Cauda equina syndrome: mitigating risk for a high-litigation profile condition
Suspected CES in a student travelling in Indonesia highlights the need for a systematic approach to remote management
Cauda equina syndrome (CES) is a devastating spinal condition. A 2019 UK report highlighted that 23% of litigation claims for spinal disease in England related to CES. Between 2008 and 2018, NHS Resolution received 827 claims for CES related incidents – 340 were settled with damages. This has cost the UK NHS just over £186 million. Further impact manifests in clinicians practising defensive medicine in the face of such conditions with high-litigation profiles. The UK National Institute of Health and Care Excellence (NICE), working with the UK Medical Protection Society (MPS) recently made changes to guidelines in 2018 in an effort to promote earlier diagnosis and reduce the number of patients left with permanent disability.
CES is the compression of the nerve roots at the lower end of the spinal cord, called the cauda equina (the ‘horse’s tail’). These nerves control movement and sensation in the legs and allow normal bladder and bowel function. Damaged cauda equina roots can lead to pain, incontinence and paralysis, if untreated. Surgical decompression is the mainstay of treatment. Definitions have been highly contentious and variable. CES is currently broadly considered as two types:
Incomplete CES (CES-I): loss of urgency or sensation in the bladder and bowel. This affects 40% of people with CES.
Complete CES (CES-R): urinary and/or bowel retention or incontinence. This affects about 60% of people with CES.
The most common cause is a herniated lumbar disc. It happens in an estimated 3% of all disc herniations and affects 1 in 30,000 to 100,000 people per year worldwide.
Other causes include infection, lower back injuries, spinal stenosis, complications of spine surgery, epidural hematoma, spinal tumours. Permanent damage may ensue if left untreated or treatment is delayed. Studies have attempted to demonstrate the optimal time window for surgery – within 24–48 hours is important for maximising the chances of functional improvement.
Symptoms of CES may include low back pain and/or leg pain (sciatica), leg weakness, numbness or sensations (burning, prickling, tingling) in the backs of the legs, buttocks, hips and inner thighs (paraesthesia), urinary and/or faecal incontinence, urinary retention.

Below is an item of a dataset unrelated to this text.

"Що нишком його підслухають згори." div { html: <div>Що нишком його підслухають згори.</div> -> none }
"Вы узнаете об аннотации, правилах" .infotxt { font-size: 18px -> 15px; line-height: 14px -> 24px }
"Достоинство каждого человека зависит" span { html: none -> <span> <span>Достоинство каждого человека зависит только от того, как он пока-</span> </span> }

Delays in diagnosis are common in the UK, deficiencies in out of hours MRI scanning being a key issue. Inadequate history taking is also a problem. What does this mean for remote management of travellers with worrying symptoms?

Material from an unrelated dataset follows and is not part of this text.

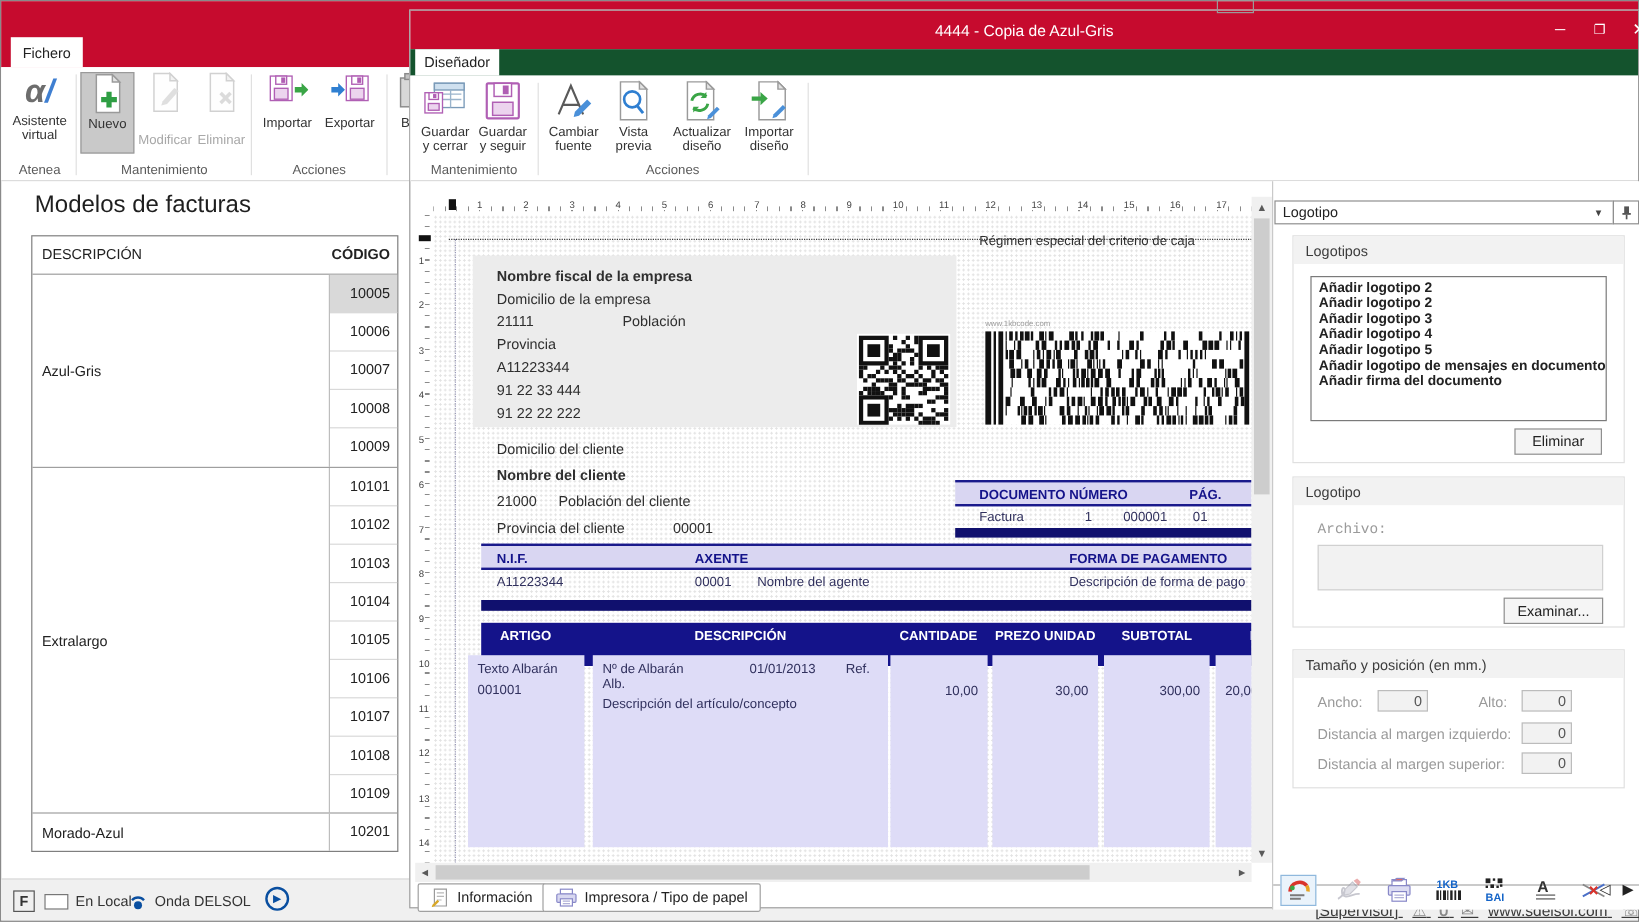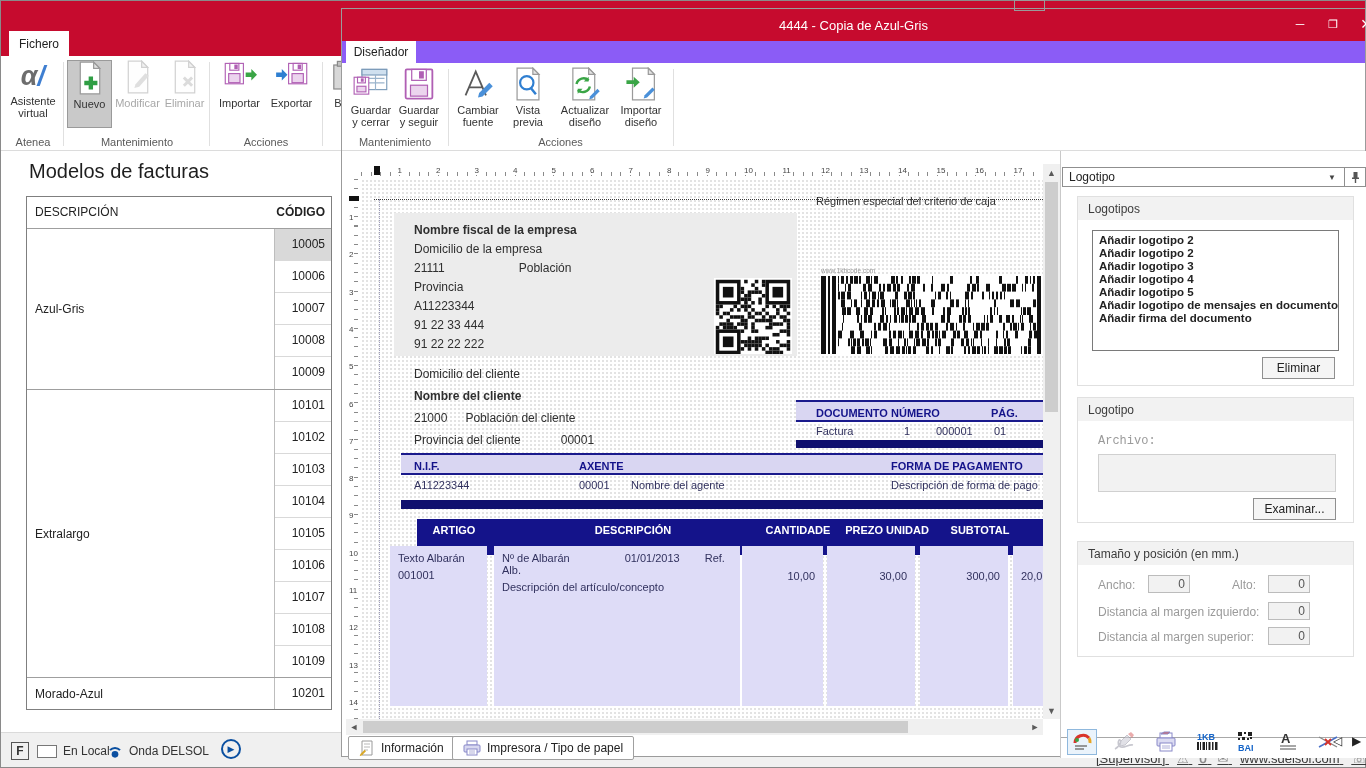"Diseñador" div.fw-tabrow { background: #8b5cf6 -> #14532d }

Knowledge of red flags of serious spinal pathology is pivotal. Clear communication with patients overseas and maintaining a low index of suspicion for CES are also vital in reducing the risks of a missed diagnosis. In cases where red flags appear, there should be no hesitation in organising MRI of the lumbo-sacral spine. If this means an air ambulance transfer to a regional centre it must be done swiftly, undertaking the transfer with spinal precautions, and to a centre where cauda equina compression appears confirmed on imaging, it can also then be surgically managed by an orthopaedic or neuro-spinal surgeon.
Bladder ultrasound scan to assess function and evaluate likelihood of CES is a useful adjunct. For our case in Indonesia, we were able to ascertain red flags early via direct history taking, and source MRI scanning and a local neurosurgeon for timely decompressive surgery followed by commercial repatriation to the UK for check imaging and neurorehabilitation.
NICE included new, more explicit symptoms for practitioners to check:
• Bilateral sciatica
• Severe or progressive bilateral neurological deficit of the legs • Loss of feeling/pins and needles between inner thighs or genitals
• Numbness in or around the back passage or buttocks
• Altered feeling when using toilet paper
• Increasing difficulty when trying to urinate
• Increasing difficulty when trying to stop or control urine flow
• Inability to sense when passing urine/ could not feel catheter being passed
• Leaking urine or recent need to use pads
• Not knowing when the bladder is either full or empty
• Inability to stop a bowel movement or leaking
• Loss of sensation when passing a bowel motion
• Changes in sexual function
Bladder scans should not be used in isolation or as a discriminator in deciding to request an MRI or undertake surgery – 60% of patients who underwent emergency decompressive surgery for CES have a post void residual (PVR) of 600ml, request catheterisation of the patient and document if sensate and perform a catheter tug.
If a patient is able to void, document the following:
• Pre-void urine volume
• Post-void residual volume (PVR)
• If PVR 200ml in a patient with suspected CES, then CES is 20 times more likely • If PVR >600ml catheterise and document if sensate and catheter tug (this avoids damage to the bladder muscles – bladder distension injury).